Task instructions
**a.** Duplicate the part of the text on immune cells in breast cancer treatment between "Baseline characteristics were" and "compared to non-responders.", inclusive.
**b.** List every p-value reported in the text on immune cells in breast cancer treatment.
**c.** Write the next part of the text on immune cells in breast cancer treatment, picking up after its last sentence.

Text

##########

Additionally, to evaluate the immune dynamics between t2 and baseline in the Resp and NResp patients, the baseline value was subtracted from the t2 value in both groups. There was a significant difference between baseline and t2 for the Treg III subset, which was higher in NResp patients (p = 0.0124, Figure 6A), indicating a decrease at t2 in NResp patients. Although not statistically significant, Treg I decreased in Resp patients at t2 (p = 0.0556; Figure 6B), making the difference between the two time points less than in NResp patients. These changes were accompanied by an increase in the CD8+ T cells expressing NKG2D in Resp (p = 0.0294; Figure 6C).

In Table S5, all p-values are depicted for all analyzed variables.

4. Discussion

The present study aimed to identify the alterations in circulating immune cell subsets in patients with ER+/HER2− mBC undergoing CDK4/6i+ET and to investigate their association with clinical benefit, namely PFS.

Baseline characteristics were well balanced between the therapy responder and non-responder groups. Notably, responders had higher baseline basophil counts and a greater presence of effector Vδ2 T cells (Vδ2+ CD45RA+ CD27−) compared to non-responders.

##########

Information shown
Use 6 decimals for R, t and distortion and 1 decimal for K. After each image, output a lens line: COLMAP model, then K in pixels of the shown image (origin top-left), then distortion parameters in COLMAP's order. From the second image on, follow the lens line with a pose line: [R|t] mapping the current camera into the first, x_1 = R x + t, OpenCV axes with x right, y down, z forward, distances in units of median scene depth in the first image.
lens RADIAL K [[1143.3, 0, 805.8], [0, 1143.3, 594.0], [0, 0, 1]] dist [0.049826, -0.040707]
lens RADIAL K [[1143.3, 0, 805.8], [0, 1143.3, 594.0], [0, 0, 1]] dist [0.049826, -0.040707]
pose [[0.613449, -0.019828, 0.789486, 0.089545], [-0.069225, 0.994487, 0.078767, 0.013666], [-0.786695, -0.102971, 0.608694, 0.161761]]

##########

Exercise responses
**a.**
Baseline characteristics were well balanced between the therapy responder and non-responder groups. Notably, responders had higher baseline basophil counts and a greater presence of effector Vδ2 T cells (Vδ2+ CD45RA+ CD27−) compared to non-responders.

**b.** 0.0124, 0.0556, 0.0294

**c.**
Additionally, significant changes were identified in peripheral blood immune cell populations following CDK4/6i+ET. A decrease in neutrophil, eosinophil, and basophil counts was observed, suggesting the occurrence of hematological changes consistent with CDK4/6 inhibition. This finding is consistent with previous reports [3,36,37,38,39,40]. Changes in the specific immune cell subsets, namely effector Vδ2+ T cells, were also observed, further contributing to the understanding of the immunomodulatory effects of CDK4/6i+ET. In addition, correlations between the presence of CTCs and immune cell subsets at baseline were observed, shedding light on the interplay between immune dysfunction and tumor progression in mBC.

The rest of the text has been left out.